WHAT YOU SHOULD DO
An exact, word-for-word copy of the entries is required, beginning at the line that contains "vfov_deg: 81.7" and ending at the last line, both included.

[Stored entries]

^^^^^^^^^^^^^^^^

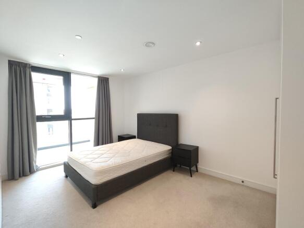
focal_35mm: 15
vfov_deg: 81.7
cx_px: 152
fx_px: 132
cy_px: 114
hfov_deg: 98.2
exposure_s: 1/100
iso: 250
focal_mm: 1.67
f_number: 2.2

^^^^^^^^^^^^^^^^

EXPECTED ANSWER
vfov_deg: 81.7
cx_px: 152
fx_px: 132
cy_px: 114
hfov_deg: 98.2
exposure_s: 1/100
iso: 250
focal_mm: 1.67
f_number: 2.2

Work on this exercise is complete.